Top of SOURCE MATERIAL

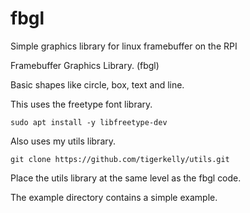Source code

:# fbgl
Simple graphics library for linux framebuffer on the RPI

Framebuffer Graphics Library. (fbgl)

Basic shapes like circle, box, text and line.

This uses the freetype font library.

	sudo apt install -y libfreetype-dev

Also uses my utils library.

	git clone https://github.com/tigerkelly/utils.git

Place the utils library at the same level as the fbgl code.

The example directory contains a simple example.
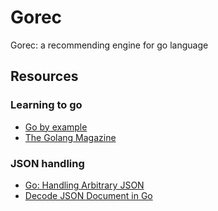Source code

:Gorec
=========

Gorec: a recommending engine for go language

## Resources

### Learning to go

+ [Go by example](https://gobyexample.com/)
+ [The Golang Magazine](https://flipboard.com/section/the-golang-magazine-bVP7nS)

### JSON handling

+ [Go: Handling Arbitrary JSON](http://devel.io/2013/08/19/go-handling-arbitrary-json/)
+ [Decode JSON Document in Go](http://www.goinggo.net/2014/01/decode-json-documents-in-go.html)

Bottom of SOURCE MATERIAL

THE PROBLEM:
Whenever a line above has the word "fbgl" in it, copy that line.

ANSWER BOX:
:# fbgl
Framebuffer Graphics Library. (fbgl)
Place the utils library at the same level as the fbgl code.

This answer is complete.